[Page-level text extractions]
※
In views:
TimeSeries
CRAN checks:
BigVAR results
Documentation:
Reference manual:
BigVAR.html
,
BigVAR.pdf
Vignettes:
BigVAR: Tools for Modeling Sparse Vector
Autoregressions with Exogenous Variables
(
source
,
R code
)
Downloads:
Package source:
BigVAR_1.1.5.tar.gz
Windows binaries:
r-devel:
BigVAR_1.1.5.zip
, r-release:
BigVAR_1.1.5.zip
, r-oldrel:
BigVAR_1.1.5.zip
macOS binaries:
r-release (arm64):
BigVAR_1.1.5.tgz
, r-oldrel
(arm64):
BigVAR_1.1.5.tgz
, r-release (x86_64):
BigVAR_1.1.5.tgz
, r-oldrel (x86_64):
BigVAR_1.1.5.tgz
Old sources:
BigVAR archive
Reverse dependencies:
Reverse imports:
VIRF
※
(What you have to do)
Your answer should be a single number: the count of lines in these records that hold the string "Reverse".

(Output for this task)
2